From nantes we hope to spend a week in southern Brittany before heading via La Rochelle to Bordeaux[more wine tasting].
Then its inland to Limoges and the Aquitainne region /central-mattiff,lovelly lakes by all accounts. From here its accross to Lyon and the gateway to the French Alps stopping of at chambery/Annecy and the mont blanc cable car {i`m bloody terrified of heights} :? but the wife wants to see the view.
Then its up into Germany along the Rhine gorge to Dortmund were we will spend some time at relatives next to an old "schnapps farm"  .

the whole trip will take anything from 2-3 mnths-no work just having a jolly old time, before returning to the uk and taking up semi-permenant residence at any farm that will have us to do some work in the haulage industry-then maybe off to morrocco for the winter 8) who knows what will happen the best trips are not mapped out just take it as it happens-like "lifes a box of chocolates you never know what inside till you open it"
as my gran said lifes not a rehersal your only here once :idea: 
tramp-a wandering we will go :wink:


----------



## 92046 (May 1, 2005)

*Holiday*

Hi Tramp.
Good on ya, in 2004 I started holiday in April, back home in August to cut the grass, then off again and back home at end of October, over 12000 miles, this year will be away in early April via Norfolkline and go via ?!?!?!? maps are out, but as for the route !!! follow the sun??. Have a fantastic time, Annecy, la clasuz, Grand-Bornand, nice places, but was advised NOT to drive from Grand-Bornand to Bonneville or Cluses, met one MH'r who did this drive, he was still shaking 3 hours later, not for the faint hearted,
I wild camped, often in small villages, I would often ask someone of a place to stop for one night, even if there was an obvious place, the fact I had asked someone local paid off, the results were, = Thats my farm, if its only for a night park near the house, help youself to water, = park in the shop car park, 10 mins later the local mayoress (a single lady) came down for a chat and coffee, = Park next to my house, as you travelling alone join us for dinner, You will have a fantastic time, Good luck
Colin R


----------



## Raine (May 10, 2005)

:lol: Yo, Tramp and madasafish, hope you got my pm, if you didn't I did!!hope it was just a copy, it was very interesting reading , i even lost myself!!! safe travels, God bless, R&A :lol:


----------



## Drummer (May 9, 2005)

tramp said:


> the whole trip will take anything from 2-3 mnths-no work just having a jolly old time, before returning to the uk and taking up semi-permenant residence at any farm that will have us to do some work in the haulage industry-then maybe off to morrocco for the winter 8) who knows what will happen the best trips are not mapped out just take it as it happens-like "lifes a box of chocolates you never know what inside till you open it"
> as my gran said lifes not a rehersal your only here once :idea:
> :


Tramp, your my kinda man.  Enjoy :wink:


----------



## Nora+Neil (May 1, 2005)

Have a great time on your trip.
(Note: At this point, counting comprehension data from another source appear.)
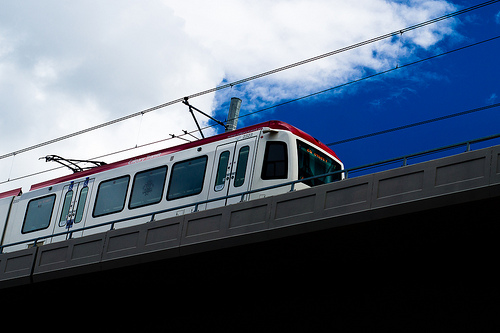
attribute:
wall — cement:
[0, 139, 499, 303]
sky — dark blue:
[417, 81, 479, 108]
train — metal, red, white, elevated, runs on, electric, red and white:
[0, 119, 349, 256]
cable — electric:
[7, 77, 258, 180]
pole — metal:
[219, 85, 246, 139]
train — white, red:
[31, 109, 356, 222]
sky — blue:
[209, 28, 499, 180]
If you are in the Lyon area pay a visit to "Plais Ideal du Facteau Cheval" it in a village called Hauterives 25 miles north of Roman-sur Isere. Also if your are in Chamonix go up Mont Blanc well worth the money. Have a safe journey. Slan Nora


----------



## Motorhomersimpson (May 9, 2005)

Tramp wrote


> as my gran said lifes not a rehersal your only here once


How true, very wise your gran.

Have a great time whilst away, spare a thought for us stuck at home though, although by the sounds of it 
you'll be to busy enjoying yourselves. :wink:

Have fun, safe journey.

MHS...Rob


----------